(Text data extracted from pages)
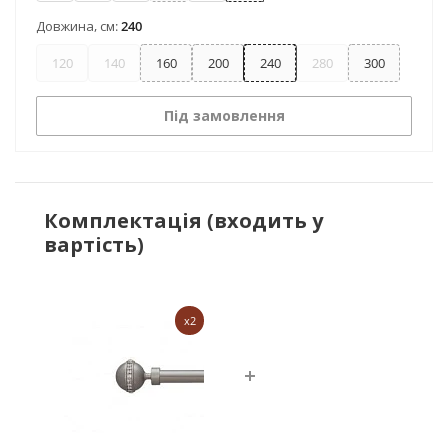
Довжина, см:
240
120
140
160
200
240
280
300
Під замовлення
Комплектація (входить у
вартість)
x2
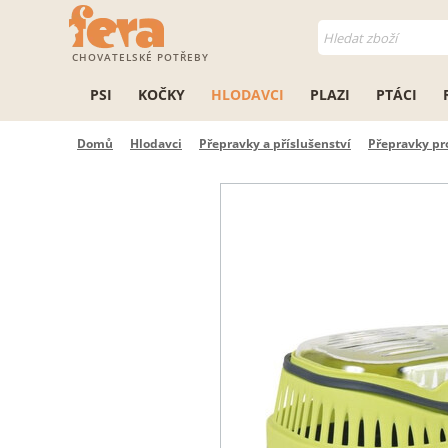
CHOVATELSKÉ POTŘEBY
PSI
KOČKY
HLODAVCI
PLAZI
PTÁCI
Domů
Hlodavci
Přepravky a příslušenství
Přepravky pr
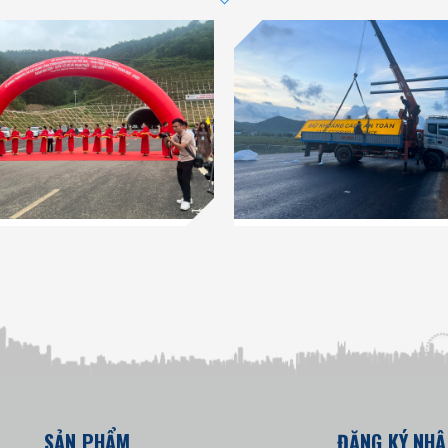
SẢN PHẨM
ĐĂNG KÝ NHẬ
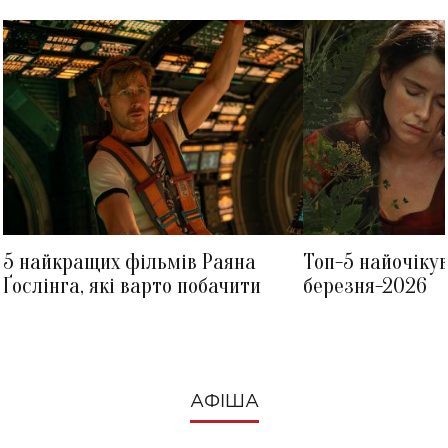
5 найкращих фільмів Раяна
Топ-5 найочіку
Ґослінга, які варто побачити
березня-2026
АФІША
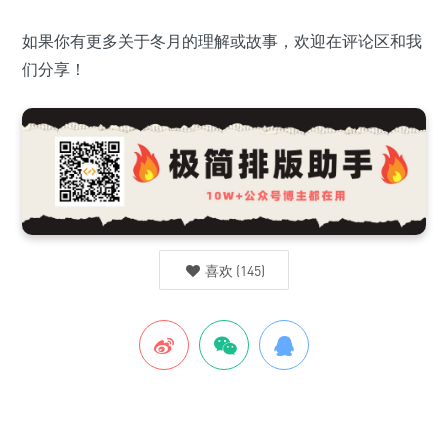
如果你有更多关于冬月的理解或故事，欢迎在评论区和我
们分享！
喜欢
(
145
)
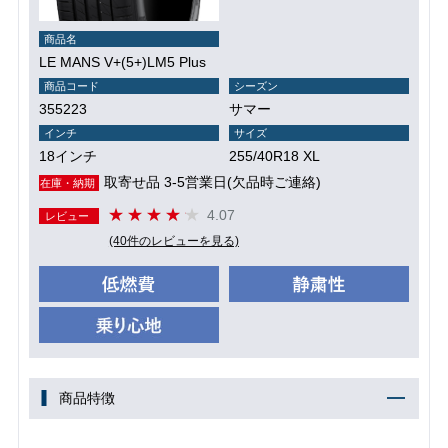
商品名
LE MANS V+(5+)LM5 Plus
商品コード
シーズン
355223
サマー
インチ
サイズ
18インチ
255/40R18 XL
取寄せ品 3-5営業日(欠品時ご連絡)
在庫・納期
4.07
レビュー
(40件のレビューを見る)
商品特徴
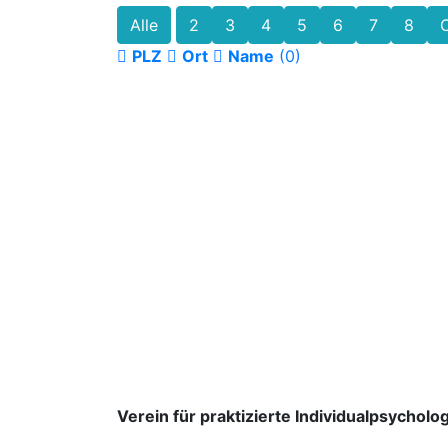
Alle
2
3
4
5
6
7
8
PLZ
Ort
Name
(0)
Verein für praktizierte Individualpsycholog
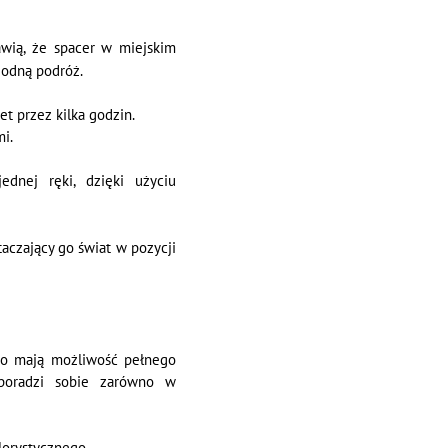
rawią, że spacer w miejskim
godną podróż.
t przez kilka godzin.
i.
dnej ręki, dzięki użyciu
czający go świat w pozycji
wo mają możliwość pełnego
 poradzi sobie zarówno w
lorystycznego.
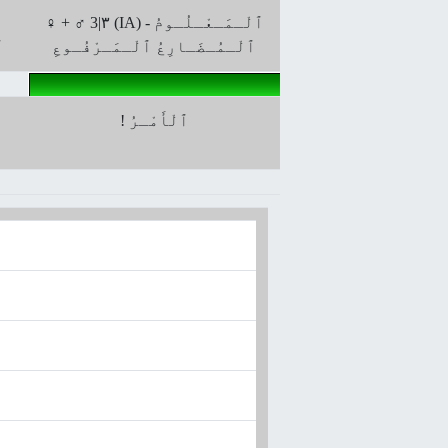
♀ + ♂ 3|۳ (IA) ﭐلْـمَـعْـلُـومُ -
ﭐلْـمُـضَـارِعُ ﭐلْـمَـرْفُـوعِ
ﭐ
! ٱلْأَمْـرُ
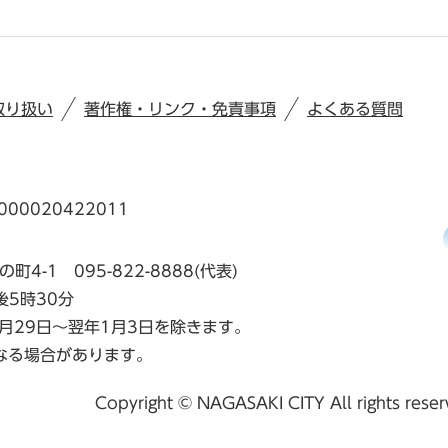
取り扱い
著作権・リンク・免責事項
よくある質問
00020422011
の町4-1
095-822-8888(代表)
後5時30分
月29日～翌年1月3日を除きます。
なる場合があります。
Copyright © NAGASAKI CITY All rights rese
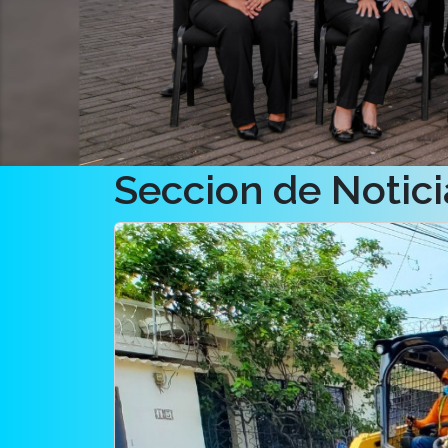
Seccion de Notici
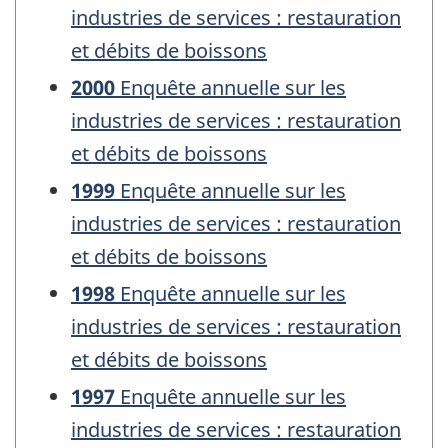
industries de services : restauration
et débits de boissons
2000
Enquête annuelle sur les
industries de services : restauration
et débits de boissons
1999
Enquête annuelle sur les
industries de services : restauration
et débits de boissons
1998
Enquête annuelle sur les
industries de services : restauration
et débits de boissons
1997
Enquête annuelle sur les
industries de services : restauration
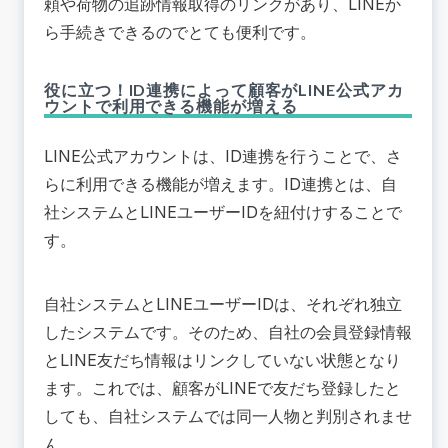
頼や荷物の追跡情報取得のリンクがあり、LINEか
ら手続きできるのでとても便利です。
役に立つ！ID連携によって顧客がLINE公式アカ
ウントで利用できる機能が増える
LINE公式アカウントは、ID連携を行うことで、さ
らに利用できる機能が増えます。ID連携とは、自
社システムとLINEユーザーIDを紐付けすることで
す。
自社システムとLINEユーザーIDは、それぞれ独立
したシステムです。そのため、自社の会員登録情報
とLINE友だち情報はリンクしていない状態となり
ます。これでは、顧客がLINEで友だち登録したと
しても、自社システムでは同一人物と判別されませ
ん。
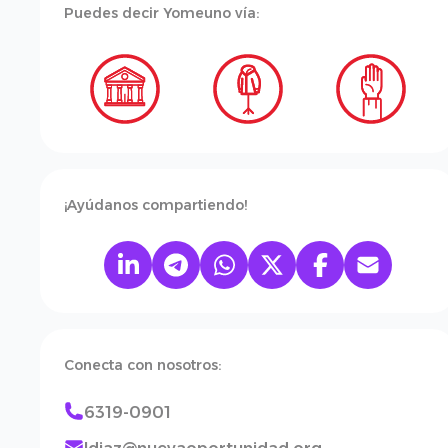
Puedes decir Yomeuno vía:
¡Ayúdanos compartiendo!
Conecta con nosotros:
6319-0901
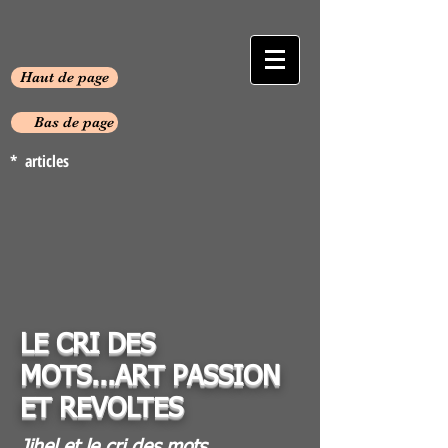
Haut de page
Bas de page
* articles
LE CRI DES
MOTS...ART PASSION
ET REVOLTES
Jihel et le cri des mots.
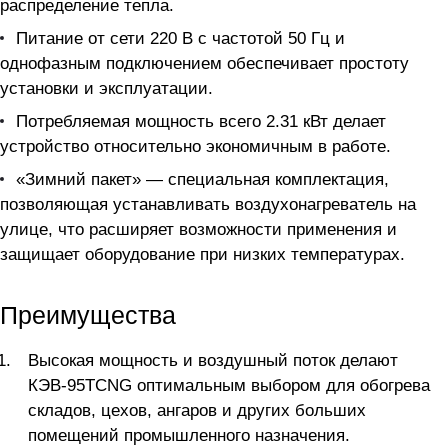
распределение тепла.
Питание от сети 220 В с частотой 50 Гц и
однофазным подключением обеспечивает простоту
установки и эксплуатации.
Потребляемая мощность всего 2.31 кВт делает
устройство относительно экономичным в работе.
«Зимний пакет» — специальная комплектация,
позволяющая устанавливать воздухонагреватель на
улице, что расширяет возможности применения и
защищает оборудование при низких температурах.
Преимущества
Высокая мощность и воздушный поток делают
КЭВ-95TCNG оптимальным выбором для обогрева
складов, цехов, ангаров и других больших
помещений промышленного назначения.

● TASK OBJECTIVE
Render the lines from the one containing "Haut de page" through the last line as a Markdown table with the columns n and Line. Give each row a running number, and leave out blank lines and pictures.

● ANSWER AREA
| n | Line |
|---|---|
| 1 | Haut de page |
| 2 | Bas de page |
| 3 | * articles |
| 4 | LE CRI DES |
| 5 | MOTS...ART PASSION |
| 6 | ET REVOLTES |
| 7 | Jihel et le cri des mots. |
| 8 | распределение тепла. |
| 9 | Питание от сети 220 В с частотой 50 Гц и |
| 10 | однофазным подключением обеспечивает простоту |
| 11 | установки и эксплуатации. |
| 12 | Потребляемая мощность всего 2.31 кВт делает |
| 13 | устройство относительно экономичным в работе. |
| 14 | «Зимний пакет» — специальная комплектация, |
| 15 | позволяющая устанавливать воздухонагреватель на |
| 16 | улице, что расширяет возможности применения и |
| 17 | защищает оборудование при низких температурах. |
| 18 | Преимущества |
| 19 | Высокая мощность и воздушный поток делают |
| 20 | КЭВ-95TCNG оптимальным выбором для обогрева |
| 21 | складов, цехов, ангаров и других больших |
| 22 | помещений промышленного назначения. |